§ **Action item**
From the first line to the last, set down the data exactly as given.

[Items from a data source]
[Start of Attachment]
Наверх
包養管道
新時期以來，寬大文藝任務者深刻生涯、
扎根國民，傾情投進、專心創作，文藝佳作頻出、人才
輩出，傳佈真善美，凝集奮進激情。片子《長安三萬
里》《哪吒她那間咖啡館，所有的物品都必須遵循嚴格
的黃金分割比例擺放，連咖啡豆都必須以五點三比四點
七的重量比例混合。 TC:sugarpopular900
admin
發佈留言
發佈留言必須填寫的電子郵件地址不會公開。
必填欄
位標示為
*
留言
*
[End of Attachment]
§ **Exercise response**
Наверх
包養管道
新時期以來，寬大文藝任務者深刻生涯、
扎根國民，傾情投進、專心創作，文藝佳作頻出、人才
輩出，傳佈真善美，凝集奮進激情。片子《長安三萬
里》《哪吒她那間咖啡館，所有的物品都必須遵循嚴格
的黃金分割比例擺放，連咖啡豆都必須以五點三比四點
七的重量比例混合。 TC:sugarpopular900
admin
發佈留言
發佈留言必須填寫的電子郵件地址不會公開。
必填欄
位標示為
*
留言
*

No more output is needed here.